Dual inhibition of HSP27 and FAO augments the antitumor effect of cisplatin in vivo. (A) A schematic depiction of A2780CIS xenograft experiment. Once subcutaneous tumors are formed 12–18 days after tumor cell injection, mice were distributed to five groups and treated with: vehicle (Veh), 3 mg/mL cisplatin (CIS), 3 mg/mL cisplatin and 3 mg/mL ivermectin (CIS + IVM), 3 mg/mL cisplatin and 8 mg/mL perhexiline (CIS + PER), or all three drugs (CIS + IVM + PER). (B) Relative tumor volume (measured in cm³, normalized to starting tumor volume at day 1 of the treatment) over the course of treatment. N = number of tumors. One-way ANOVA. (C) Representative images of A2780CIS xenograft tumors from each treatment group. (D) Wet weights of excised subcutaneous tumors (in grams (g)) after 6 treatment cycles. Each dot indicates an individual tumor. (E) Western blot of GPX4 and cleaved caspase-3 (CC3) in A2780CIS xenograft tumors.
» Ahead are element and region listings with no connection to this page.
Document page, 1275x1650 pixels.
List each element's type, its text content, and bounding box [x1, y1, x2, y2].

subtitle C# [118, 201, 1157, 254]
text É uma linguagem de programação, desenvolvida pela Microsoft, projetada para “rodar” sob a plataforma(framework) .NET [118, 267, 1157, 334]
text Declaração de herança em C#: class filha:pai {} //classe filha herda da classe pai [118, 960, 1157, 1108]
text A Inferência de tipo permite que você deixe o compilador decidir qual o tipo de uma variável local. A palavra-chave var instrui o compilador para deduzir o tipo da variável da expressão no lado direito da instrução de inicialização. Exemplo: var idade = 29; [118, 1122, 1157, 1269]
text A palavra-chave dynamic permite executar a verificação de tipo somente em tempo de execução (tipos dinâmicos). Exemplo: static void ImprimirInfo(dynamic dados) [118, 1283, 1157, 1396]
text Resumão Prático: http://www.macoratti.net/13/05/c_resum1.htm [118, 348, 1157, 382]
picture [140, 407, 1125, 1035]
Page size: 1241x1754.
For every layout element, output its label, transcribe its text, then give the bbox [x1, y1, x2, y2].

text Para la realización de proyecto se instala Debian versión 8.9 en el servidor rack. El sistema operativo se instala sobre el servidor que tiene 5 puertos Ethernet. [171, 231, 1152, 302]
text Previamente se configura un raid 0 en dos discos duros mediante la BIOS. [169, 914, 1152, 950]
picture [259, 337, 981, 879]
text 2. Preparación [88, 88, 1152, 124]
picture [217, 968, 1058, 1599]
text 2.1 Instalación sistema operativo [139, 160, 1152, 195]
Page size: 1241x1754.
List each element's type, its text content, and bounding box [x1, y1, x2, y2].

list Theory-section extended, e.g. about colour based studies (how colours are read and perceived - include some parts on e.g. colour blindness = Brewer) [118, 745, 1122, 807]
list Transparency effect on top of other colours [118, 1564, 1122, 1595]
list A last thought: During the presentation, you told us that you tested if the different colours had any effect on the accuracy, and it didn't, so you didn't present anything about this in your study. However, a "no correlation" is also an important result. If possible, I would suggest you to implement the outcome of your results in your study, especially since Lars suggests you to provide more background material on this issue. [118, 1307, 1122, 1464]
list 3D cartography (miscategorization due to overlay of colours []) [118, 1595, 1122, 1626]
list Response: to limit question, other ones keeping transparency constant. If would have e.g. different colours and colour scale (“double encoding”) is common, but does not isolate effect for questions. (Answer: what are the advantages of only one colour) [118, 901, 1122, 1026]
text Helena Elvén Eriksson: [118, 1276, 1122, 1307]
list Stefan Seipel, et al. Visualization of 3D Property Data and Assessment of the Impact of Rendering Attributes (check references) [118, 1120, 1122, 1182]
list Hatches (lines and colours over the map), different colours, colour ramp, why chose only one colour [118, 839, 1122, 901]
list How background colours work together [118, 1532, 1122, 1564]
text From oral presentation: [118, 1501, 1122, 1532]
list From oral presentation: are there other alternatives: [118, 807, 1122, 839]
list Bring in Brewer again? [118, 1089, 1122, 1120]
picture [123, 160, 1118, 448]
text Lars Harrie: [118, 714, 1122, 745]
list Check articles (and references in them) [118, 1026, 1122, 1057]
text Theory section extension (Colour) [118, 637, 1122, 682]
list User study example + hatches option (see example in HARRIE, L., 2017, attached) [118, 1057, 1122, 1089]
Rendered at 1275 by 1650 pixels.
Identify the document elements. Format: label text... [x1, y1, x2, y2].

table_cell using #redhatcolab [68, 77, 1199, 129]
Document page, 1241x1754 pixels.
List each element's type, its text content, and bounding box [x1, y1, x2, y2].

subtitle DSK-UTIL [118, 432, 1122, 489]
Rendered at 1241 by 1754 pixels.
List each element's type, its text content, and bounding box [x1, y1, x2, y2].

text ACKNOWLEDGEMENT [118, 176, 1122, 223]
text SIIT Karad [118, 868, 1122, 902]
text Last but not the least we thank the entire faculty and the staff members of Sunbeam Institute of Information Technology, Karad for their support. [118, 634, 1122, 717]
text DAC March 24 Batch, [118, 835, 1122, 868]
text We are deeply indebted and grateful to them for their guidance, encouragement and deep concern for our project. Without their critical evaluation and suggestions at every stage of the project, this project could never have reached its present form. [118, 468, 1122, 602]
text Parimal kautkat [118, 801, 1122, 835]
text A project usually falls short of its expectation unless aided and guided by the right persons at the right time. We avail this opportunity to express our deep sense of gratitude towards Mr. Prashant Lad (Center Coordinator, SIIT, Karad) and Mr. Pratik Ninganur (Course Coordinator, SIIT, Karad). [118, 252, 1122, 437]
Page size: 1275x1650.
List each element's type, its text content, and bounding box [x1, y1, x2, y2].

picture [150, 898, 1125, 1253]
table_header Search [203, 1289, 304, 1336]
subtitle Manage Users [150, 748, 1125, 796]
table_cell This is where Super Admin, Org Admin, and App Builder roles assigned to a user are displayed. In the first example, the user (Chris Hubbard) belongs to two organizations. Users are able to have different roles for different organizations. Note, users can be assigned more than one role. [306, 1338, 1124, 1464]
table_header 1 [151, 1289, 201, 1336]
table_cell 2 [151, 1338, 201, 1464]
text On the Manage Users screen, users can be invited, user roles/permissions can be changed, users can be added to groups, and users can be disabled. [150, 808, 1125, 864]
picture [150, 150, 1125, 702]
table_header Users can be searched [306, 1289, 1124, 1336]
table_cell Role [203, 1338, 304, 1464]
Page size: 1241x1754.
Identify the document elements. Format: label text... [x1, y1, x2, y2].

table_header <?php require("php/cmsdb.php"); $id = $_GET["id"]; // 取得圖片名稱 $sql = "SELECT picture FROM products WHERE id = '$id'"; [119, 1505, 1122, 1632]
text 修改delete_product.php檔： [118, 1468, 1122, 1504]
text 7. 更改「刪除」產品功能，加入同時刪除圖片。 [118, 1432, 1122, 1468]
Quantification of markers normalized to GAPDH is shown below. One-way ANOVA. Mean ± SD. *, p value < 0.05. ns, not significant. Uncropped Western blot images are displayed in Figure S17.

Figure 6

Differential expression of HSP27 and CPT1A in A2780CIS xenograft tumors. (A) Western blot of CTP1A, pHSP27 (S78), and total HSP27 in A2780CIS xenograft tumors. Quantification of markers normalized to GAPDH on the right. One-way ANOVA. Mean ± SD. *, p value < 0.05. ns, not significant (B) Representative immunofluorescence images of DAPI, CPT1A, and HSP27 in vehicle or cisplatin-treated A2780CIS xenograft tumors. Scale bars = 100 μM (C) Proposed model of how dual inhibition of HSP27 and FAO promotes the antitumor effect of cisplatin. Images created with Biorender. Uncropped Western blot images are displayed in Figure S17.